I am trying to bulk insert a .CSV
file into SQL Server without much success.
A bit of background:
1. I needed to insert 16 million records into a SQL Server (2017) DB. Each record has 130 columns. I have a field in the .CSV
resulting from an API call from one of our vendors which I am not allowed to mention. I had integer, floats and strings data types.
2. I tried the usual: BULK INSERT
but I could not get passed the data type errors. I posted a question here but could not make it work.
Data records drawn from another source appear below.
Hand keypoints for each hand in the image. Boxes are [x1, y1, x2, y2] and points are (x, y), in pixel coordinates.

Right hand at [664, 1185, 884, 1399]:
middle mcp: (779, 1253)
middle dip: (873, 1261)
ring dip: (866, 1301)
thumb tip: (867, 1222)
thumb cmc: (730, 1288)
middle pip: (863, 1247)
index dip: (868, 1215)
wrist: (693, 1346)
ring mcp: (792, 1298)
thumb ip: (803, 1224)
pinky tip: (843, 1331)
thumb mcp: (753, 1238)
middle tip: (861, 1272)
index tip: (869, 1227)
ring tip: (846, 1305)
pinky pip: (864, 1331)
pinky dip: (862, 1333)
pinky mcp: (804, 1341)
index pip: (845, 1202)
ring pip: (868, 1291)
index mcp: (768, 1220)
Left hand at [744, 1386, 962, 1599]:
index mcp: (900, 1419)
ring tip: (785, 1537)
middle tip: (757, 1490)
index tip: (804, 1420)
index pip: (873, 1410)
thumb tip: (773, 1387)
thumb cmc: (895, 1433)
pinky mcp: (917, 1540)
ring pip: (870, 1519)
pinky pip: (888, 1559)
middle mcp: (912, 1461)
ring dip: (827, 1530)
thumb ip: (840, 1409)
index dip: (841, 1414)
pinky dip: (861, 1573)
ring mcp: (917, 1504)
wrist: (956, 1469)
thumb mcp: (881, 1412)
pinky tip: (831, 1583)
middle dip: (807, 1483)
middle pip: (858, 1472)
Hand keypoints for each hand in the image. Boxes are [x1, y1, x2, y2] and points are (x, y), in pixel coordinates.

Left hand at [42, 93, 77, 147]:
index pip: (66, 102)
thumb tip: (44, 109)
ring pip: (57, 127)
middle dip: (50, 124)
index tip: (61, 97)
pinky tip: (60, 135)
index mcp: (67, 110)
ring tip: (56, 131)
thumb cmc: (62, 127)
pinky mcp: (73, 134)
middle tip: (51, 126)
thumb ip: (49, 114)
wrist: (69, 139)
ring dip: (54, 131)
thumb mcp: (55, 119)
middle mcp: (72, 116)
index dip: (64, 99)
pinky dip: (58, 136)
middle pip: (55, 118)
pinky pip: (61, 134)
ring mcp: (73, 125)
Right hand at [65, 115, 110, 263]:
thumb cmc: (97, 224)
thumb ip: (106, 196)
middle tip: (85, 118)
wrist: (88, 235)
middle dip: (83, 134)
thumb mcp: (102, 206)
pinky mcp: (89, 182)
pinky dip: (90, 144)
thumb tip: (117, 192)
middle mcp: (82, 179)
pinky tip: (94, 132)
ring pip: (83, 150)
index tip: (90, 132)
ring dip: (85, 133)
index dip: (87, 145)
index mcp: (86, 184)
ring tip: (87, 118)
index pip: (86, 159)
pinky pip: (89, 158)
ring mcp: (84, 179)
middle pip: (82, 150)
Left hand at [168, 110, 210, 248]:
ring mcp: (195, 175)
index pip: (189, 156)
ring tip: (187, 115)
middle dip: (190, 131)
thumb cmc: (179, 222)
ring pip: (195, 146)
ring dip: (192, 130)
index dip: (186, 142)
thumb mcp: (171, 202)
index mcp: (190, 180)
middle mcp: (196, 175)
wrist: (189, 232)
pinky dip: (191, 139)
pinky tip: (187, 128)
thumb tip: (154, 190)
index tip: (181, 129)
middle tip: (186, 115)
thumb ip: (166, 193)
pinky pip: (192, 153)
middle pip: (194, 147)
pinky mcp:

3. I tried experimenting with python and tried every method I could find but pandas.to_sql
for everybody warned it was very slow. I got stuck with data type and string truncate errors. Different to the ones from BULK INSERT
.
4. Without much options I tried pd.to_sql
and while it did not raise any data type or truncation errors it was failing due to running out of space in my tmp SQL database. I could not pass this error either although I had plenty of space and all my data files (and log files) were set to autogrowth without limit.
I got stuck at that point. My code (for the pd.to_sql
piece) was simple:
import pandas as pd
from sqlalchemy import create_engine
engine = create_engine("mssql+pyodbc://@myDSN")
df.to_sql('myTable', engine, schema='dbo', if_exists='append',index=False,chunksize=100)
I am not really sure what else to try, any word of advice is welcome. All codes and examples I have seen deal with small datasets (not many columns). I am willing to try any other method. I would appreciate any pointers.
Thanks!